* _Short task_:
Copy the stretch of the web-based training passage from "This type of training" through "understanding and learning.", substituting "teaching delivery tool" for "learning delivery tool".

Web-based training (WBT) is a form of computer-based learning that relies on an internet connection to share content and support communication. In its origins, this type of practice relates to distance learning as it mostly does not require face-to-face interaction between the learner, or trainee, and the instructor.

This type of training is becoming more popular due to the availability of internet access and the fact that the bidirectional information flow available over the web creates a good environment for a training system. With the web working as a learning delivery tool, the possibilities of interaction between peers and with the learning system are huge. Most web-based training programs focus on applying those possibilities to help understanding and learning.


  • One of the first Web-based systems was WEST (Web Educational Support Tools) developed at University College Dublin in 1995 (?). It later evolved into the high-end commercial product TopClass System that is still sold. WEST back then contained already most of the features of a typical learning management system.


The learning possibilities supported by web-based training require some subdivisions. The first of them considers the formality of the training taking place. In informal web-based training, the learner is interested in a specific topic and searches materials about that topic online, guiding and regulating his or her learning. In a formal web-based training there are a set of predefined activities that should be completed by the learner. Usually, those activities are defined by an instructor. Formal WBT training must be part of the learner’s formal education, it must belong to a recognized course that the learner is enrolled in. Formal WBT systems are designed courses that use the web as a distribution and execution platform. Formal WBT courses may be "pure" when all interaction occurs online, or they can mix online activities with face-to-face communication, we name these courses "blended courses".

  • Informal: learners set off to learn a subject by themselves, usually looking for materials online.
  • Formal: learners enrol in a predefined training course, which has a structured form of distributing the material.
    • Pure: all content is made available online and all communication happens through the web.
    • Blended courses: some content distribution and some communication happen through in-person meetings.

* _Dataset rows_:
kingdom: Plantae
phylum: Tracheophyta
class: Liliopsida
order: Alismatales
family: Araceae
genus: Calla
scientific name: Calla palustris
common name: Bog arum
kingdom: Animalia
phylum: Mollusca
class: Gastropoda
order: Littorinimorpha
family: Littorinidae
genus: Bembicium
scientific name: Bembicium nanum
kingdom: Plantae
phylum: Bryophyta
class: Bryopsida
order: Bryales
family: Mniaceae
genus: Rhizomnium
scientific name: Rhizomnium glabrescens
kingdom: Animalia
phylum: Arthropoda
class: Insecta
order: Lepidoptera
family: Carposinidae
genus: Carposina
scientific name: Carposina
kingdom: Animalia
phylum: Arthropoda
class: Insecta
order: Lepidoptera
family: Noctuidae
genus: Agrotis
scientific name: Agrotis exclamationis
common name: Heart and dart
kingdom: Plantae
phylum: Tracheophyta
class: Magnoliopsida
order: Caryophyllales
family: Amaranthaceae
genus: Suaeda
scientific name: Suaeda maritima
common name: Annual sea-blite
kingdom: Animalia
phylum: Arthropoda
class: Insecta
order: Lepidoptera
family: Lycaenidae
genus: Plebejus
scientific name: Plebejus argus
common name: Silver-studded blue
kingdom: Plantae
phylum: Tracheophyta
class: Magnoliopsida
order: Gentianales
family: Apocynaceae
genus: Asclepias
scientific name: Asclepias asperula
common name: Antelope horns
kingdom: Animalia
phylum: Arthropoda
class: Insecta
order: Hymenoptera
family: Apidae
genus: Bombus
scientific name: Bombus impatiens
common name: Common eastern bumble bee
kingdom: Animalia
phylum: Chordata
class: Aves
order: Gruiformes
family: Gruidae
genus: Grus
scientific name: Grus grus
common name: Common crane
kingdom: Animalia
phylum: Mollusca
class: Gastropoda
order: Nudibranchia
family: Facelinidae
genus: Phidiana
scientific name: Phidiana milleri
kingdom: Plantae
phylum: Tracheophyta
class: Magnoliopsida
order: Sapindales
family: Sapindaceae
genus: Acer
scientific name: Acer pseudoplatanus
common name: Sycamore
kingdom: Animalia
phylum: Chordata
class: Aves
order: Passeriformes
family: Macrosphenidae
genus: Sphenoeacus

* _Result of the task_:
This type of training is becoming more popular due to the availability of internet access and the fact that the bidirectional information flow available over the web creates a good environment for a training system. With the web working as a teaching delivery tool, the possibilities of interaction between peers and with the learning system are huge. Most web-based training programs focus on applying those possibilities to help understanding and learning.